I'm not hyper-aggressive or passive-aggressive. I was referring to past experiences of literally witnessing people get dragged out into the street and shot in various ways. I also did it once and only punched the guy in the stomach. So Mr. Judgmental what's your body count?


----------



## Ms. Aligned (Aug 26, 2021)

Scoobyscoob said:


> I'm not hyper-aggressive or passive-aggressive. I was referring to past experiences of literally witnessing people get dragged out into the street and shot in various ways. I also did it once and only punched the guy in the stomach. So Mr. Judgmental what's your body count?


I don't have one. 

You've been running around the forum lately, criticizing anyone and everything. That was my point. 

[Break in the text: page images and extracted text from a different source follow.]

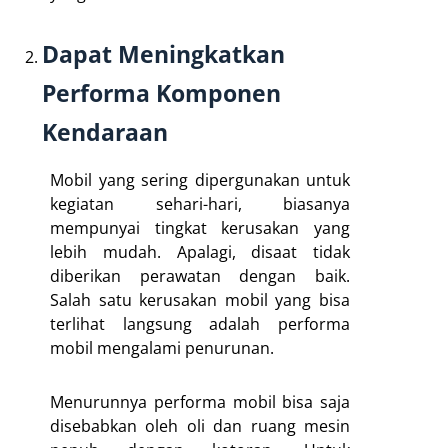
Dapat Meningkatkan
Performa Komponen
Kendaraan
Mobil yang sering dipergunakan untuk
kegiatan sehari-hari, biasanya
mempunyai tingkat kerusakan yang
lebih mudah. Apalagi, disaat tidak
diberikan perawatan dengan baik.
Salah satu kerusakan mobil yang bisa
terlihat langsung adalah performa
mobil mengalami penurunan.
Menurunnya performa mobil bisa saja
disebabkan oleh oli dan ruang mesin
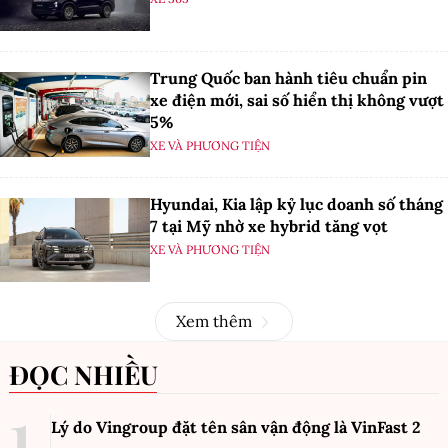
XE VÀ PHƯƠNG TIỆN
Phát triển nguồn nhân lực, Ford Việt
Nam ra mắt Trung tâm đào tạo mới
NHÂN LỰC SỐ
Volkswagen ID. Era 9X nhận cọc tại
Việt Nam, giá bán dưới 3 tỷ đồng
XE 365
Trung Quốc ban hành tiêu chuẩn pin
xe điện mới, sai số hiển thị không vượt
5%
XE VÀ PHƯƠNG TIỆN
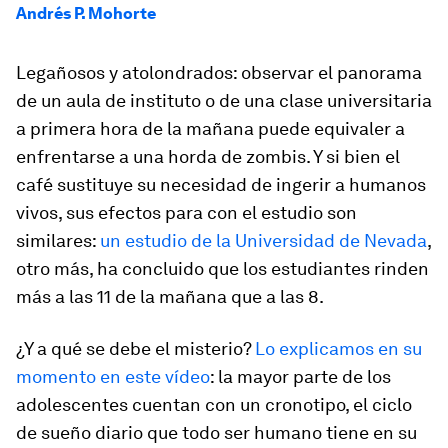
Andrés P. Mohorte
Legañosos y atolondrados: observar el panorama
de un aula de instituto o de una clase universitaria
a primera hora de la mañana puede equivaler a
enfrentarse a una horda de zombis. Y si bien el
café sustituye su necesidad de ingerir a humanos
vivos, sus efectos para con el estudio son
similares:
un estudio de la Universidad de Nevada
,
otro más, ha concluido que los estudiantes rinden
más a las 11 de la mañana que a las 8.
¿Y a qué se debe el misterio?
Lo explicamos en su
momento en este vídeo
: la mayor parte de los
adolescentes cuentan con un cronotipo, el ciclo
de sueño diario que todo ser humano tiene en su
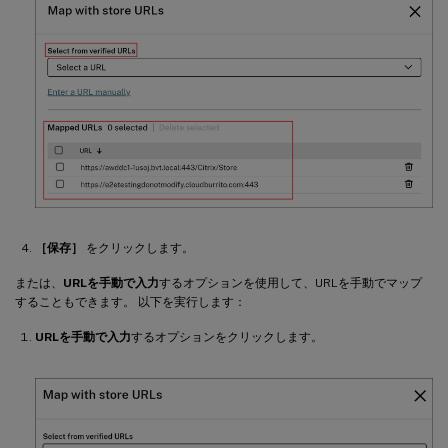
［保存］
をクリックします。
または、
URLを手動で入力
するオプションを使用して、URLを手動でマップ
することもできます。 以下を実行します：
URLを手動で入力
するオプションをクリックします。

If you need an objective person to talk to, I'm willing to lend an ear, as long as you stop being a dick to pretty much everyone.


----------



## Scoobyscoob (Sep 4, 2016)

Ms. Aligned said:


> I don't have one.


Having a body count means how many people you have physically injured in a way that was unjustified to the victim and with that definition, you have 1. So you have no right to say anything about anyone.


----------



## Ms. Aligned (Aug 26, 2021)

Scoobyscoob said:


> Having a body count means how many people you have physically injured in a way that was unjustified to the victim and with that definition, you have 1. So you have no right to say anything about anyone.


I suppose physical injury is now a matter of perspective. I did give someone a black eye once, and they fucking deserved it.


----------



## Scoobyscoob (Sep 4, 2016)

Ms. Aligned said:


> I suppose physical injury is now a matter of perspective. I did give someone a black eye once, and they fucking deserved it.

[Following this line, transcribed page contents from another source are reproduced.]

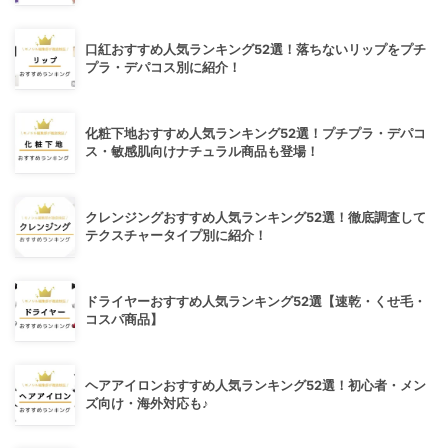
口紅おすすめ人気ランキング52選！落ちないリップをプチ
プラ・デパコス別に紹介！
化粧下地おすすめ人気ランキング52選！プチプラ・デパコ
ス・敏感肌向けナチュラル商品も登場！
クレンジングおすすめ人気ランキング52選！徹底調査して
テクスチャータイプ別に紹介！
ドライヤーおすすめ人気ランキング52選【速乾・くせ毛・
コスパ商品】
ヘアアイロンおすすめ人気ランキング52選！初心者・メン
ズ向け・海外対応も♪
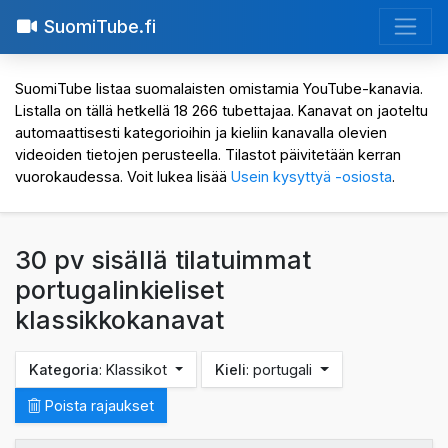
SuomiTube.fi
SuomiTube listaa suomalaisten omistamia YouTube-kanavia.
Listalla on tällä hetkellä 18 266 tubettajaa. Kanavat on jaoteltu
automaattisesti kategorioihin ja kieliin kanavalla olevien
videoiden tietojen perusteella. Tilastot päivitetään kerran
vuorokaudessa. Voit lukea lisää
Usein kysyttyä -osiosta
.
30 pv sisällä tilatuimmat
portugalinkieliset
klassikkokanavat
Kategoria
: Klassikot
Kieli
: portugali
Poista rajaukset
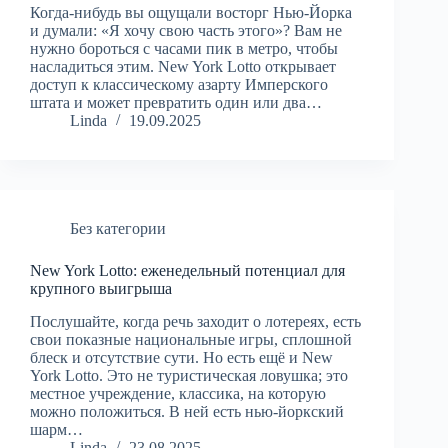
Когда-нибудь вы ощущали восторг Нью-Йорка
и думали: «Я хочу свою часть этого»? Вам не
нужно бороться с часами пик в метро, чтобы
насладиться этим. New York Lotto открывает
доступ к классическому азарту Имперского
штата и может превратить один или два…
Linda
19.09.2025
Без категории
New York Lotto: еженедельный потенциал для
крупного выигрыша
Послушайте, когда речь заходит о лотереях, есть
свои показные национальные игры, сплошной
блеск и отсутствие сути. Но есть ещё и New
York Lotto. Это не туристическая ловушка; это
местное учреждение, классика, на которую
можно положиться. В ней есть нью-йоркский
шарм…
Linda
23.08.2025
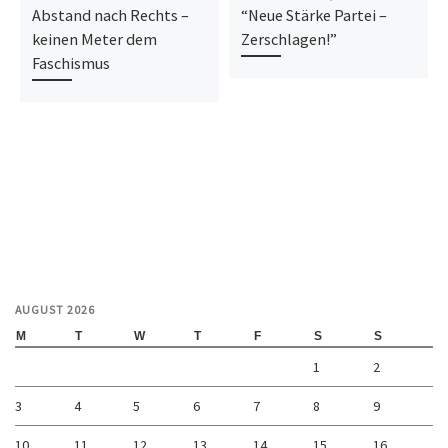
Abstand nach Rechts –
“Neue Stärke Partei –
keinen Meter dem
Zerschlagen!”
Faschismus
AUGUST 2026
M
T
W
T
F
S
S
1
2
3
4
5
6
7
8
9
10
11
12
13
14
15
16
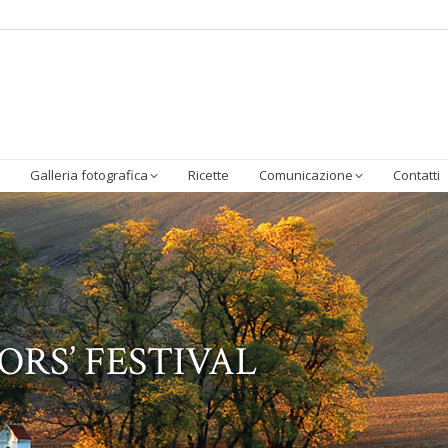
Homepage
Chi Siamo
Sostenibilità
I Prodotti
Galleria 
Galleria fotografica
Ricette
Comunicazione
Contatti
RS’ FESTIVAL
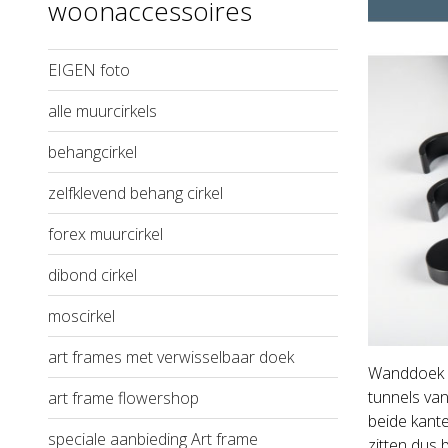
woonaccessoires
EIGEN foto
alle muurcirkels
behangcirkel
zelfklevend behang cirkel
forex muurcirkel
dibond cirkel
moscirkel
art frames met verwisselbaar doek
Wanddoek me
tunnels va
art frame flowershop
beide kante
speciale aanbieding Art frame
zitten dus 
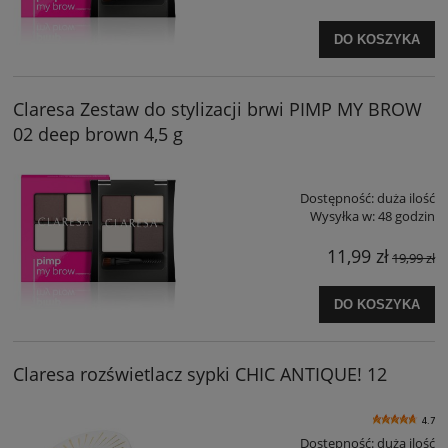
DO KOSZYKA
Claresa Zestaw do stylizacji brwi PIMP MY BROW
02 deep brown 4,5 g
Dostępność:
duża ilość
Wysyłka w:
48 godzin
11,99 zł
19,99 zł
DO KOSZYKA
Claresa rozświetlacz sypki CHIC ANTIQUE! 12
4.7
Dostępność:
duża ilość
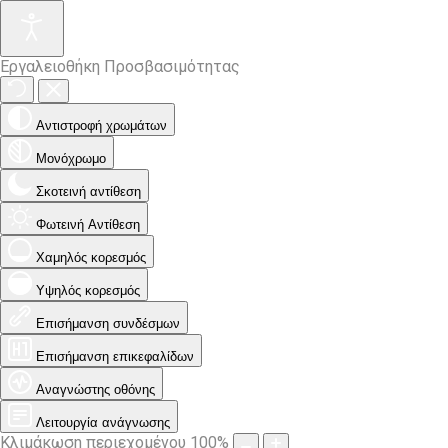
Εργαλειοθήκη Προσβασιμότητας
Αντιστροφή χρωμάτων
Μονόχρωμο
Σκοτεινή αντίθεση
Φωτεινή Αντίθεση
Χαμηλός κορεσμός
Υψηλός κορεσμός
Επισήμανση συνδέσμων
Επισήμανση επικεφαλίδων
Αναγνώστης οθόνης
Λειτουργία ανάγνωσης
Κλιμάκωση περιεχομένου
100
%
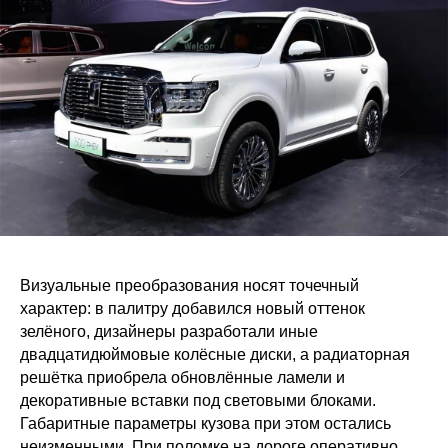
Визуальные преобразования носят точечный
характер: в палитру добавился новый оттенок
зелёного, дизайнеры разработали иные
двадцатидюймовые колёсные диски, а радиаторная
решётка приобрела обновлённые ламели и
декоративные вставки под световыми блоками.
Габаритные параметры кузова при этом остались
неизменными. При поломке на дороге оперативно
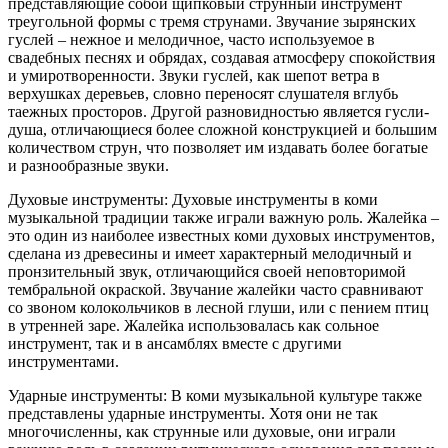
представляющие собой щипковый струнный инструмент
треугольной формы с тремя струнами. Звучание зырянских
гуслей – нежное и мелодичное, часто используемое в
свадебных песнях и обрядах, создавая атмосферу спокойствия
и умиротворенности. Звуки гуслей, как шепот ветра в
верхушках деревьев, словно переносят слушателя вглубь
таежных просторов. Другой разновидностью является гусли-
душа, отличающиеся более сложной конструкцией и большим
количеством струн, что позволяет им издавать более богатые
и разнообразные звуки.
Духовые инструменты: Духовые инструменты в коми
музыкальной традиции также играли важную роль. Жалейка –
это один из наиболее известных коми духовых инструментов,
сделана из древесины и имеет характерный мелодичный и
пронзительный звук, отличающийся своей неповторимой
тембральной окраской. Звучание жалейки часто сравнивают
со звоном колокольчиков в лесной глуши, или с пением птиц
в утренней заре. Жалейка использовалась как сольное
инструмент, так и в ансамблях вместе с другими
инструментами.
Ударные инструменты: В коми музыкальной культуре также
представлены ударные инструменты. Хотя они не так
многочисленны, как струнные или духовые, они играли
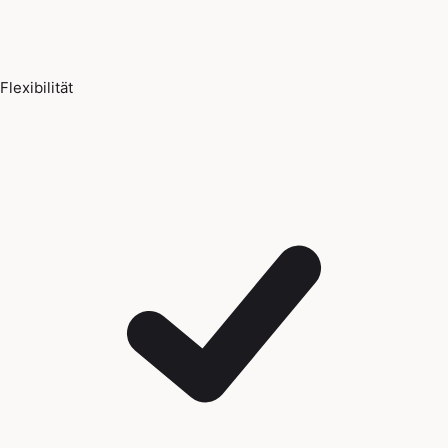
Flexibilität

Yeah, someone did that to me once because he thought picking a fight with me would be easier than to think for himself. Ask around how that turned out.


----------



## Ms. Aligned (Aug 26, 2021)

Scoobyscoob said:


> Yeah, someone did that to me once because he thought picking a fight with me would be easier than to think for himself. Ask around how that turned out.


Zero desire. 

So what are you really on about? Things going okay?


----------



## Scoobyscoob (Sep 4, 2016)

Ms. Aligned said:


> Zero desire.
> 
> So what are you really on about? Things going okay?


Okay good. Because that made me feel terrible about myself.

Just that certain places were absolute chaos by the time I got there. It also used to be a lot more dangerous. Some people think that good and stable is boring but I think it's quite nice. It's more secure than walking into town and the entire place sounding like a literal battlefield. 😄 I think it'd be cool to be able to go there, wearing a US Airborne uniform and carry around a Thompson or Garand or M1 Carbine with an M1911 as a sidearm. 🙂


----------



## Ms. Aligned (Aug 26, 2021)

This has so many elements, feel free to DM me. I am a brat, but also I understand most things, by proxy. I haven't been there or lived it for myself. But I've lived with a lot of people who have.


----------



## Scoobyscoob (Sep 4, 2016)

Ms. Aligned said:


> This has so many elements, feel free to DM me. I am a brat, but also I understand most things, by proxy. I haven't been there or lived it for myself. But I've lived with a lot of people who have.


That's okay but thanks for the offer. 👍


----------